但是,指针的 64 位可能有点过头了。如果您改为使用 16 位整数作为指针偏移量,我们可以在断点前容纳多达 18 条边。
= 300 / 16
= 18
d = ((18 * 300) / (300^2))
d < 1/16
aka 0.06 < 0.0625
Each of these examples ignore the overhead of the adjacency lists themselves (64*2
for a vector and 64 bit pointers).
这些示例中的每一个都忽略了邻接列表本身的开销(64*2
对于向量和 64 位指针)。
回答by ChrisOdney
Depending on the Adjacency Matrix implementation the 'n' of the graph should be known earlier for an efficient implementation. If the graph is too dynamic and requires expansion of the matrix every now and then that can also be counted as a downside?
根据邻接矩阵的实现,为了有效的实现,应该更早地知道图的“n”。如果图形过于动态并且需要时不时地扩展矩阵,那也可以算作缺点吗?
回答by max
If you use a hash table instead of either adjacency matrix or list, you'll get better or same big-O run-time and space for all operations (checking for an edge is O(1)
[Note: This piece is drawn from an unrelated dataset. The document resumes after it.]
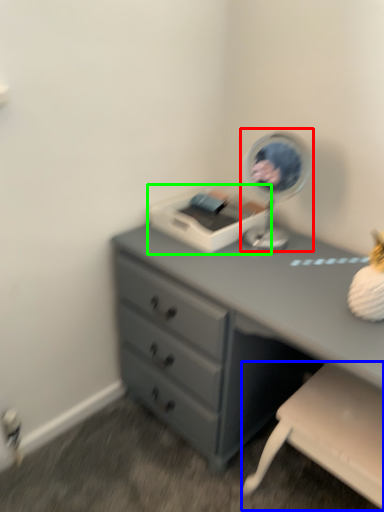
Question: Which object is the closest to the table lamp (highlighted by a red box)? Choose among these: swivel chair (highlighted by a blue box) or printer (highlighted by a green box).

, getting all adjacent edges is O(degree)
, etc.).
如果您使用哈希表而不是邻接矩阵或列表,您将获得更好的或相同的大 O 运行时间和所有操作的空间(检查边 is O(1)
,获取所有相邻边 isO(degree)
等)。
There's some constant factor overhead though for both run-time and space (hash table isn't as fast as linked list or array lookup, and takes a decent amount extra space to reduce collisions).
但是对于运行时间和空间都有一些恒定的因素开销(哈希表不如链表或数组查找快,并且需要相当多的额外空间来减少冲突)。